This story is part of a KXAN series of reports called “Stop Mass Shootings,” providing context and exploring solutions surrounding gun violence in the wake of the deadly Uvalde school shooting. We want our reports to be a resource for Texans, as well as for lawmakers who are convening a month after the events in Uvalde to discuss how the state should move forward. Explore all “Stop Mass Shootings” stories by clicking here.

AUSTIN (Nexstar) — The day after a gunman killed 19 children and two teachers at an elementary school in Uvalde, Gov. Greg Abbott said gun restrictions are not “real solutions.” 

“People who think that maybe we can just implement tougher gun laws, it’s gonna solve it. Chicago and LA and New York disprove that thesis,” Abbott said at a May 25 press conference in Uvalde.

California has become a frequent foe of conservatives when pointing to gun control as ineffective means for reducing mass shootings and gun violence.

Dr. Garen Wintemute is an emergency room doctor and has researched firearm violence for 40 years. He said Abbott is “not doing his homework” when claiming gun restrictions haven’t prevented violence in California.

Wintemute — who also directs the Violence Prevention Research Program at the University of California, Davis, Medical Center in Sacramento — said it’s true that on paper, California has more gun-related deaths than any other state. It’s also the most populated state in the country, which is why Wintemute said it’s important to focus on the per capita rate. 

When it comes to the rate of firearm deaths, California ranks among the nation’s lowest. California had 8.5 gun deaths per 100,000 people in 2020, compared with 14.2 gun deaths per 100,000 in Texas that same year. The national rate was 13.7 per 100,000 people, according to the Centers for Disease Control and Prevention.

“California embarked on a deliberate strategy of enacting multiple policies that would work in synergy,” Wintemute said. “Over the last 20 years, what we’ve seen is that decrease continuing in California, while rates have gone up in the rest of the country.”

Wintemute noted his state did see an uptick in gun violence deaths in 2020, as did the rest of the nation.

More Americans died of gun-related incidents in that year than ever before, with suicides accounting for more than half of the 45,222 gun fatalities, according to the CDC.

He said it’s difficult to determine which one of the laws has led to an overall decline in gun deaths, as many were enacted at the same time. Some of those policies include universal background checks, assault weapon and magazine restrictions, minimum age laws and a 10-day waiting period before someone can purchase a firearm.

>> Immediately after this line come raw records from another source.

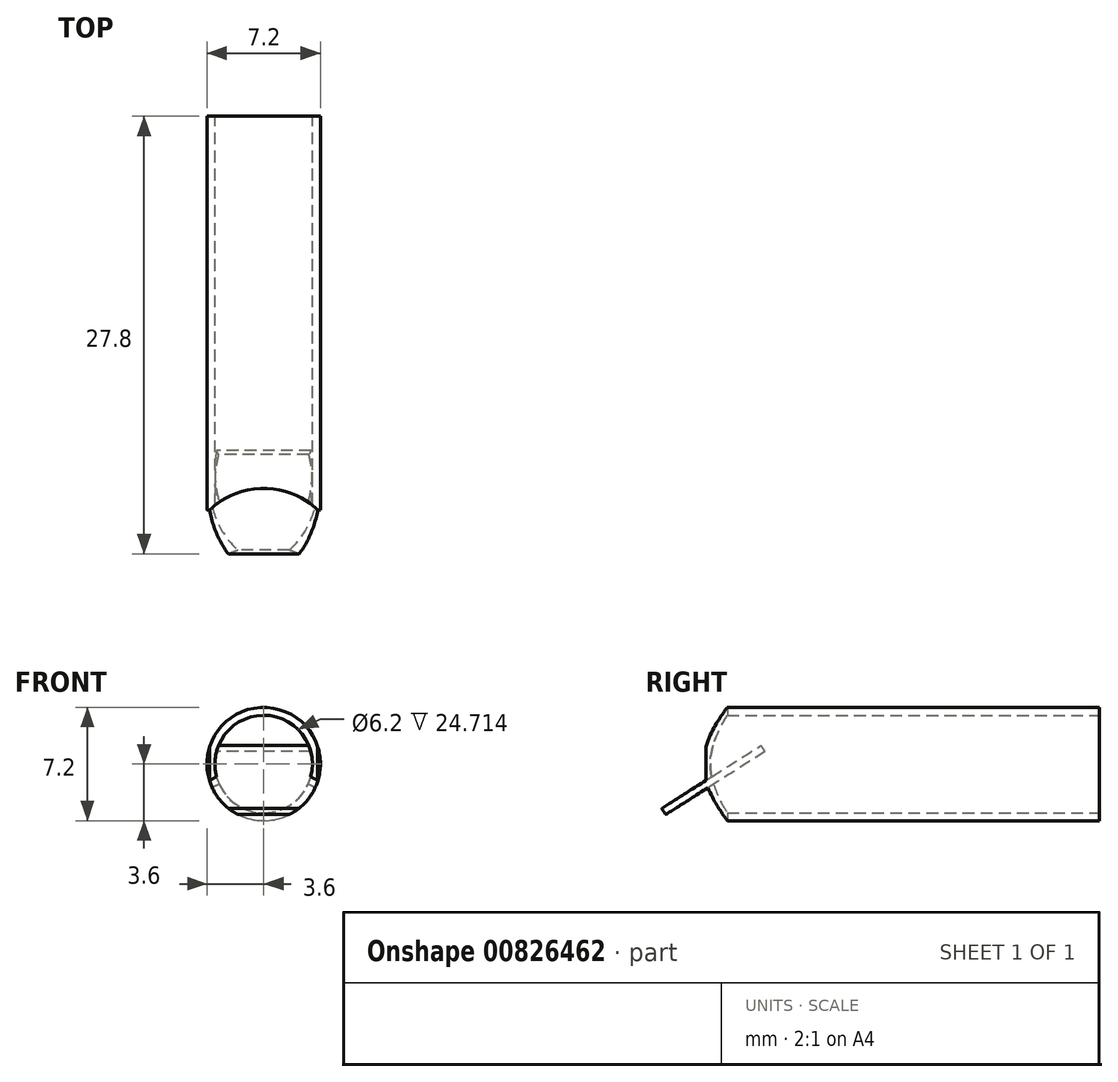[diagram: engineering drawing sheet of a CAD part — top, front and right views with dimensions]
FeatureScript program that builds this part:
annotation { "Feature Type Name" : "Feature", "Feature Type Description" : "" }
export const myFeature = defineFeature(function(context is Context, id is Id, definition is map)
    precondition{}
    {
        {
            var Q0;
            Q0=qCreatedBy(makeId("Front.planeOp"),FACE);
            var sketch = newSketch(context, id + "F0", { "sketchPlane" : qUnion([Q0])});
            skCircle(sketch, "E0", {"center": v(0, 0) * mm, "radius": 3.1 * mm});
            skCircle(sketch, "E1", {"center": v(0, 0) * mm, "radius": 3.6 * mm});
            skSolve(sketch);
        }
        {
            var Q0;
            Q0 = qSketchRegion(id + "F0", true);
            extrude(context, id + "F1", {"entities" : qUnion([Q0]), "endBound" : BoundingType.SYMMETRIC, "depth" : 25 * mm, "offsetDistance" : 25 * mm});
        }
        {
            var Q0;
            Q0=qCreatedBy(makeId("Top.planeOp"),FACE);
            var sketch = newSketch(context, id + "F2", { "sketchPlane" : qUnion([Q0])});
            skCircle(sketch, "E2", {"center": v(0, -16.14) * mm, "radius": 5 * mm});
            skSolve(sketch);
        }
        {
            var Q0;
            Q0 = qSketchRegion(id + "F2", true);
            extrude(context, id + "F3", {"entities" : qUnion([Q0]), "operationType" : NewBodyOperationType.REMOVE, "endBound" : BoundingType.SYMMETRIC, "depth" : 25 * mm, "offsetDistance" : 25 * mm});
        }
        {
            var Q0;
            Q0=qCreatedBy(makeId("Right.planeOp"),FACE);
            var sketch = newSketch(context, id + "F4", { "sketchPlane" : qUnion([Q0])});
            skLineSegment(sketch, "E3.bottom", {"start": v(-15.05, -3.2) * mm, "end": v(-8.74, 0.8) * mm});
            skLineSegment(sketch, "E3.top", {"start": v(-15.3, -2.82) * mm, "end": v(-8.98, 1.18) * mm});
            skLineSegment(sketch, "E3.left", {"start": v(-15.05, -3.2) * mm, "end": v(-15.3, -2.82) * mm});
            skLineSegment(sketch, "E3.right", {"start": v(-8.74, 0.8) * mm, "end": v(-8.98, 1.18) * mm});
            skSolve(sketch);
        }
        {
            var Q0;
            Q0 = qSketchRegion(id + "F4", true);
            var Q1;
            Q1 = qSketchRegion(id + "F6", true);
            extrude(context, id + "F5", {"entities" : qUnion([Q0, Q1]), "operationType" : NewBodyOperationType.ADD, "endBound" : BoundingType.SYMMETRIC, "depth" : 8 * mm, "offsetDistance" : 25 * mm});
        }
        {
            var Q0;
            Q0=qCreatedBy(makeId("Front.planeOp"),FACE);
            var sketch = newSketch(context, id + "F6", { "sketchPlane" : qUnion([Q0])});
            skCircle(sketch, "E4", {"center": v(0, 0) * mm, "radius": 3.6 * mm});
            skCircle(sketch, "E5", {"center": v(0, 0) * mm, "radius": 5.68 * mm});
            skSolve(sketch);
        }
        {
            var Q0;
            Q0 = qSketchRegion(id + "F6", true);
            extrude(context, id + "F7", {"entities" : qUnion([Q0]), "operationType" : NewBodyOperationType.REMOVE, "endBound" : BoundingType.SYMMETRIC, "oppositeDirection" : true, "depth" : 50 * mm, "offsetDistance" : 25 * mm});
        }
    });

“There are a number of things that Texas can do to reduce its violent crime rate, firearm violence. California provides examples for a number of those,” Wintemute said. “Don’t pick one thing. Do several things at the same time and get synergy.”

Without political will, he said, these results are not possible.

In a rare primetime address to the nation on Thursday, President Joe Biden laid out his wishlist for gun reform in America. He called on Congress to ban on assault rifles and if not that, to raise the age to be able to buy one from 18 to 21.

“How much more carnage are we willing to accept?” Biden asked. “This time we have to take the time to do something.”

His remarks came a day after a mass shooting at a hospital in Tulsa, Oklahoma, one week after the school shooting in Uvalde, and a little over two weeks after a racist rampage in a Buffalo, New York, grocery store. In total, 35 victims lost their lives. 

The president’s pleas called out the Senate, where 10 Republican votes are needed to pass legislation.

Texas’ conservative senior senator, John Cornyn, was tapped by Minority Leader Mitch McConnell to lead bipartisan negotiations about “common sense” gun control. Cornyn told POLITICO “it will be embarrassing” if the Senate cannot agree on policy in response to the shooting in his home state.